6 Questions with Gov. John Carney
‘We were in unchartered territory and were motivated in part by fear’
After we decided to publish letters written by Delaware lawmakers and business organizations to Gov. John Carney, we gave him the opportunity to respond to the questions being raised in these letters and by other business leaders. He addressed some of those questions on May 21 with Editor Peter Osborne but did not get to others, including plans to support Delaware businesses that want to test employees before they return to work. He did not, in every case, respond directly to the questions provided in advance of the interview.
Delaware has flattened the curve with grocery stores, Walmart, Home Depot, Lowes and other essential businesses like construction all open and following CDC guidelines and state restrictions. Have they been given preferential treatment?
The big box stores are open because they sell food, and that’s been more of an enforcement question. Early on, we told them they were doing a terrible job. We told them to limit customers to 20% of fire code capacity and to establish lines of demarcation. I went into a Walmart and they were shoulder to shoulder. It was a disaster, but we came down pretty hard on them and the construction people and it got a lot better.
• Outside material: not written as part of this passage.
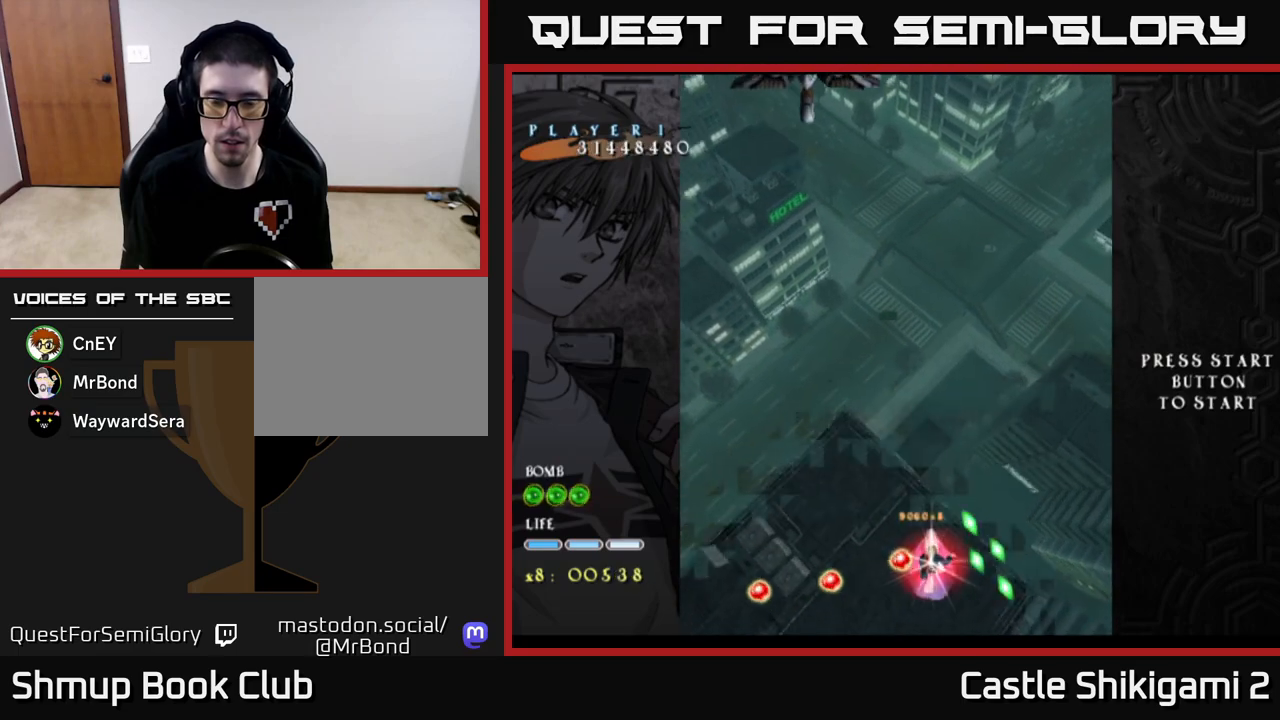
{"buttons": ["X", "DPAD_UP"], "left_stick": "center", "events": [[100, "DPAD_RIGHT", "down"], [150, "DPAD_DOWN", "up"], [233, "DPAD_RIGHT", "up"], [283, "DPAD_UP", "down"]]}
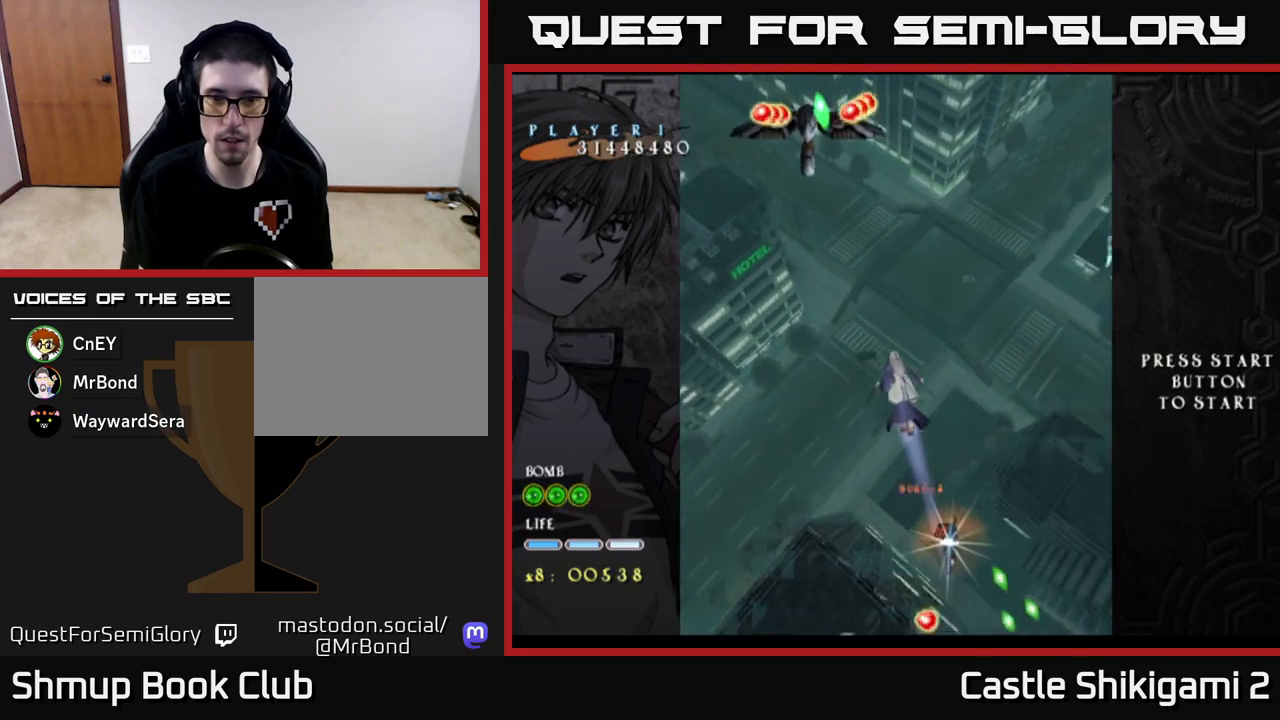
{"buttons": ["X", "DPAD_UP"], "left_stick": "center", "events": [[83, "DPAD_LEFT", "down"], [400, "DPAD_LEFT", "up"]]}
How do you respond to people saying you’re not moving quickly enough to reopen based on the data?
Closing businesses was one of the most difficult parts of this and getting them reopened has been a big focus. We had to use a blunt instrument to shut down non-essential businesses. Businesses that are formed around public gatherings like restaurants were the most negatively affected. Family-owned businesses were seeing that all their work across generations could possibly be for naught.
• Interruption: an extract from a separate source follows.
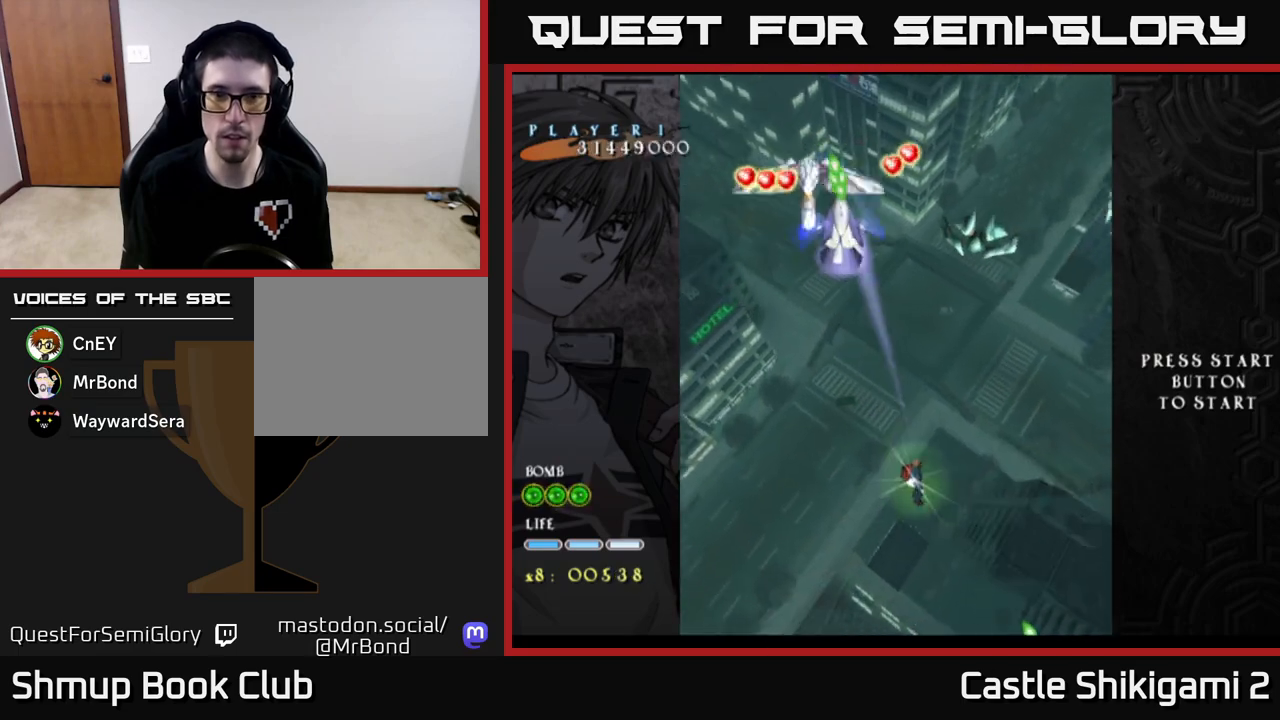
{"buttons": ["X", "DPAD_UP"], "left_stick": "center", "events": []}
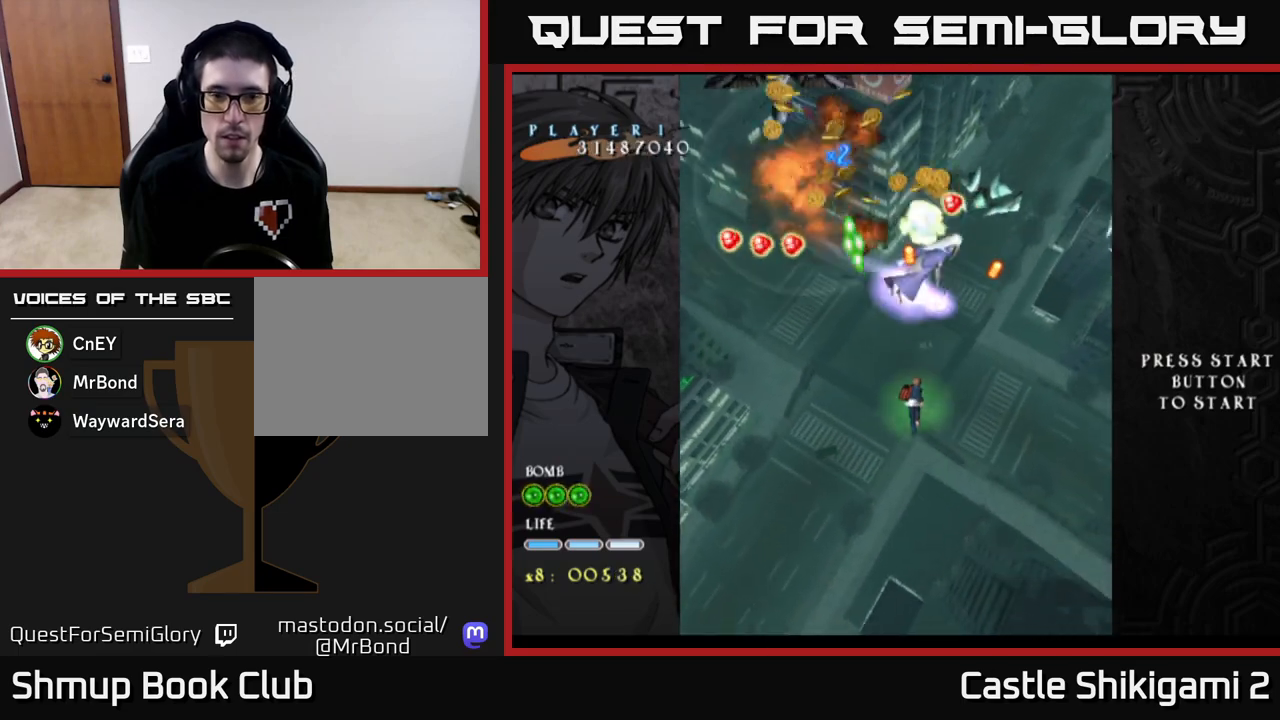
{"buttons": ["X"], "left_stick": "center", "events": [[133, "DPAD_LEFT", "down"], [250, "DPAD_UP", "up"], [267, "DPAD_LEFT", "up"], [317, "DPAD_RIGHT", "down"], [383, "DPAD_RIGHT", "up"]]}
We were in unchartered territory and we were motivated in part by fear. We turned to reopening as quickly as we could based on advice from the White House task force, which provided triggers for reopening by phases. We didn’t close everything down like some states did. We kept construction open but I’d drive by work sites and then call Bryan Short and Ed Capadanno (from the Delaware Construction Association and the Associated Builders and Contractors) and tell them people needed to follow the rules. Landscaping stayed open. We’ve tried other things, like opening by appointment only and curbside.
The White House task force said those things should wait until Phase 1. We’re actually rolling into Phase 1. This virus hasn’t gone away. With all this economic carnage, the last thing we want to do is waste all that by being too irresponsible. We lifted some of our restrictions – we never closed down the beaches while others did – and frankly we didn’t have a lot of tools to warn Delawareans not to come..
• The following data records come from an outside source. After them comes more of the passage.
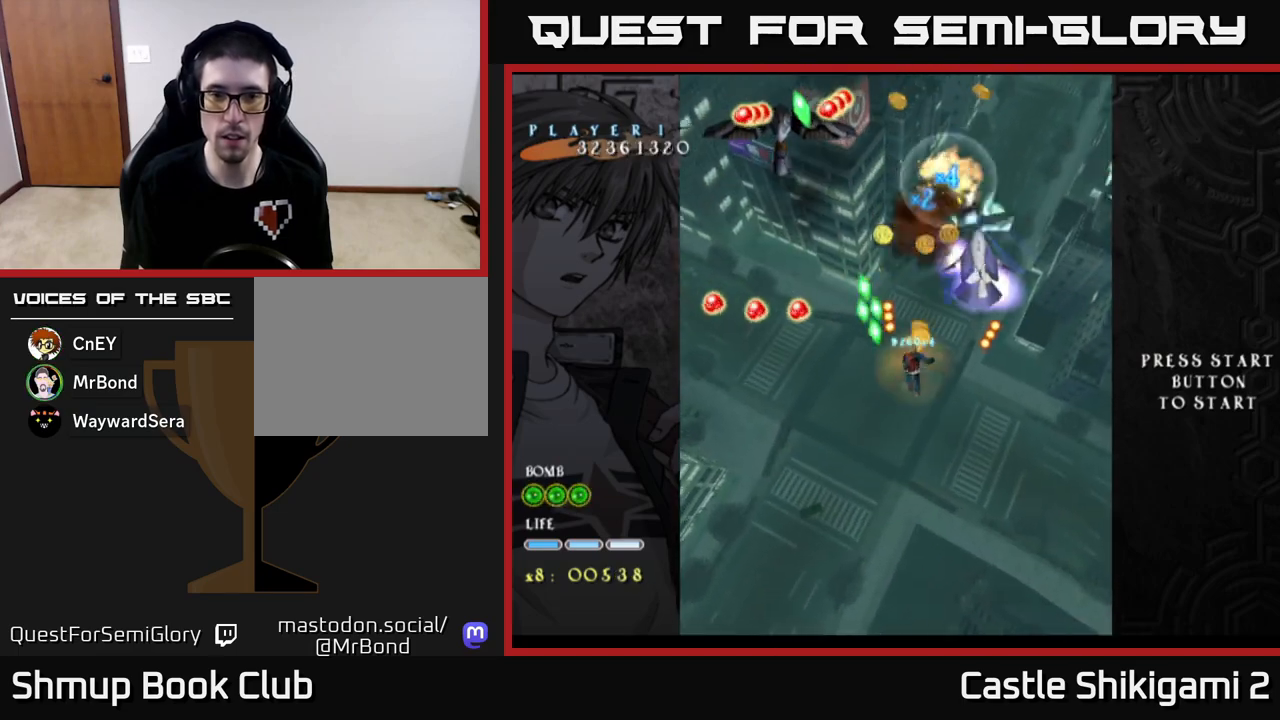
{"buttons": ["X"], "left_stick": "center", "events": [[133, "DPAD_RIGHT", "down"], [150, "DPAD_DOWN", "down"], [183, "DPAD_RIGHT", "up"], [317, "DPAD_DOWN", "up"]]}
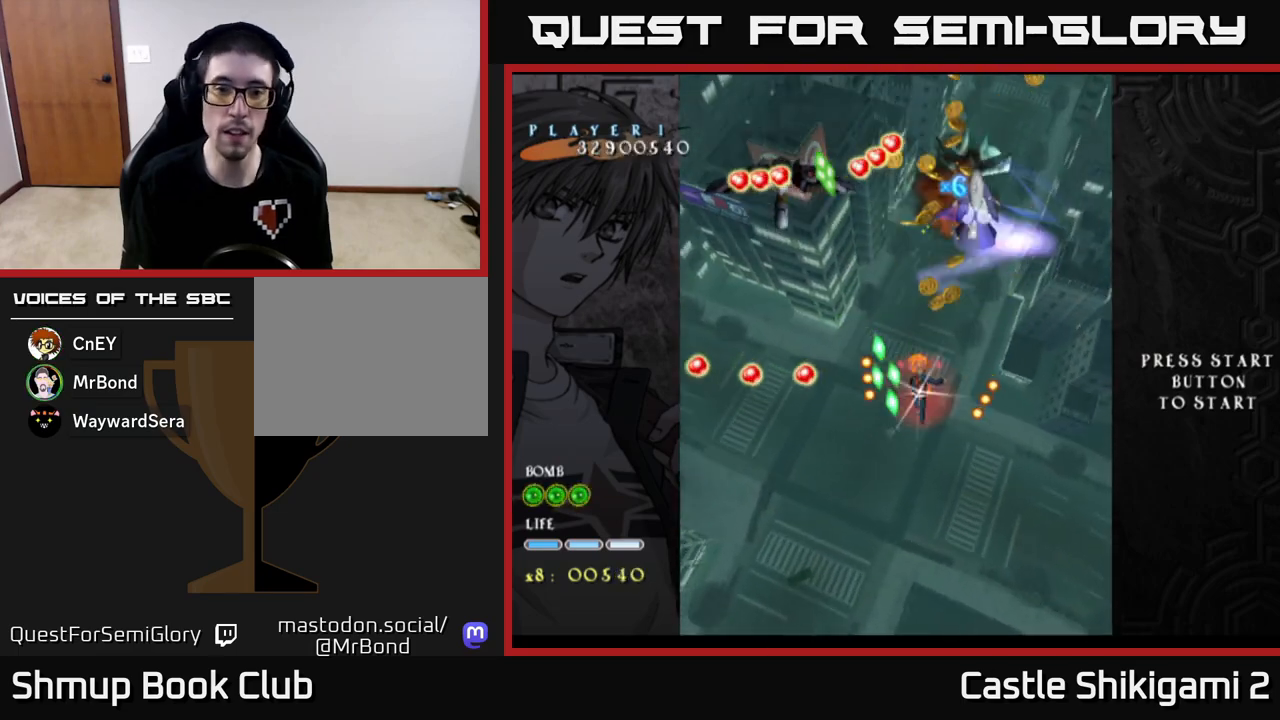
{"buttons": ["X", "DPAD_DOWN"], "left_stick": "center", "events": [[133, "DPAD_DOWN", "down"], [133, "DPAD_RIGHT", "down"], [200, "DPAD_RIGHT", "up"], [250, "DPAD_DOWN", "up"], [400, "DPAD_DOWN", "down"]]}
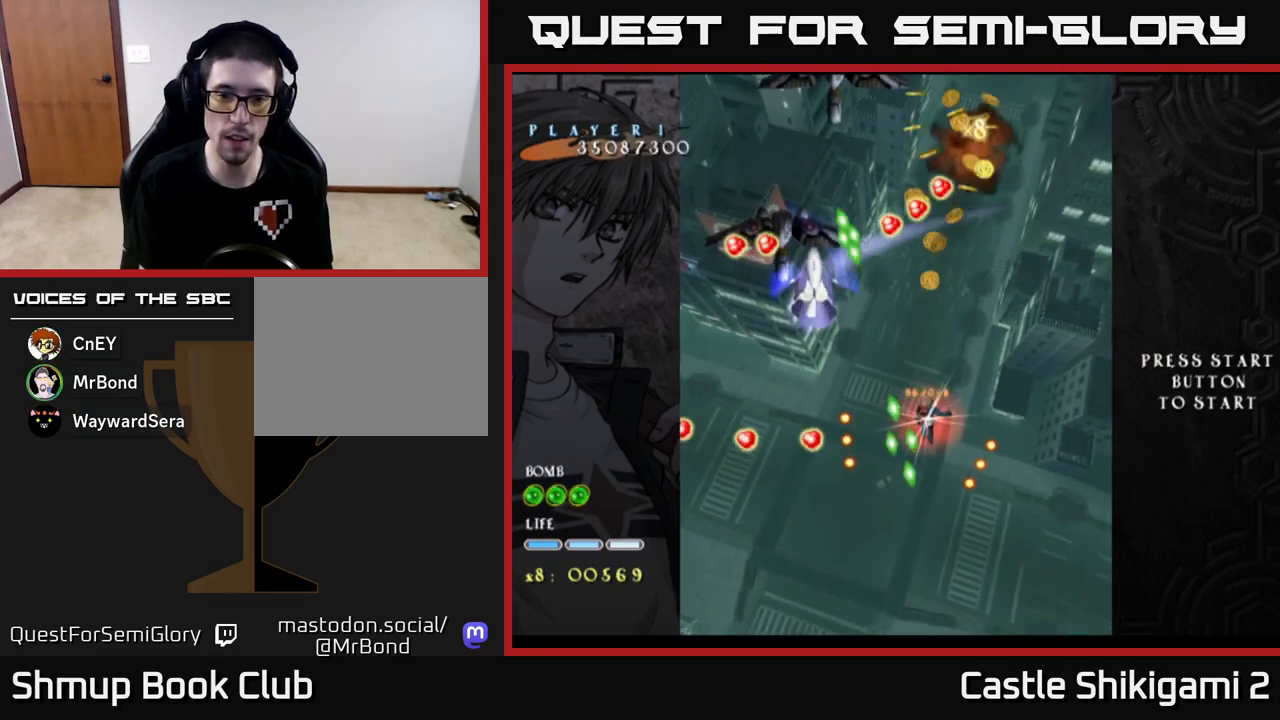
{"buttons": ["X"], "left_stick": "center", "events": [[17, "DPAD_DOWN", "up"], [117, "DPAD_DOWN", "down"], [267, "DPAD_DOWN", "up"], [350, "DPAD_RIGHT", "down"], [367, "DPAD_DOWN", "down"], [433, "DPAD_RIGHT", "up"], [450, "DPAD_DOWN", "up"]]}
What is it going to take to get the economy fully open?
There’s a balance that needs to be struck here. You need to focus on inspiring public confidence. If you open and people don’t feel comfortable, they’re not going to come. Xavier Teixido said early on that his workers need to feel safe coming into work and his customers need to feel that it’s safe to come back into his restaurants.
The decision to reopen has been way harder than the decision to close. We have to have some level of confidence that we’re not going to undo the progress we’ve made. I don’t want to do that one day too late and I don’t want to go backwards if we call it wrong. And we’re doing this with lots of input from leaders across the state.
Delaware took many of the actions it did because you didn’t want hospitals overwhelmed, anticipating a surge to the point where you were looking for additional facilities. You’re now allowing elective surgery to offset their losses. Many businesses clearly need Memorial Day weekend to stop the bleeding. Why wait until June 1 to begin Phase 1?
We got into this quickly and dealt with the large increase in cases in Sussex County, notwithstanding some arm wrestling that we had to do with downstate poultry plants and the White House. We increased testing in those communities and focused on hospitalization rates. That gave us a comfort level on other things we’ve done. We’re doing a rolling reopening. You can’t turn on all the lights all at once in one weekend and undercut all the work that went into flattening the curve.
Why can Ocean City hotels be open and Delaware beach hotels can’t? Why not lift the restrictions on leisure travelers for hotels or on short-term rentals for owners?
We want to keep people apart and keep them safe. Our only mechanism for out-of-state visitors is the 14-day quarantine and the continued ban on short-term rentals but we felt that was the best way to gradually reopen the beaches. We’re using lots of signage, focusing on education not enforcement.
We are trying to keep the crowds down. The more conservative public-health people would like to keep those [restrictions] in effect longer. We did not issue a travel ban, and there was a difference of opinion on that. You need to remember that this started in Delaware with a group of scientists from the University of Delaware who went to a conference in New Jersey and brought it back. And that’s how it can happen.
You created a task force of educators this past week to come up with ways to reopen the schools in September. Why didn’t the state create a similar task force of business leaders and small businesses to find ways to reopen the economy and help them feel like they’re being included in the decision process?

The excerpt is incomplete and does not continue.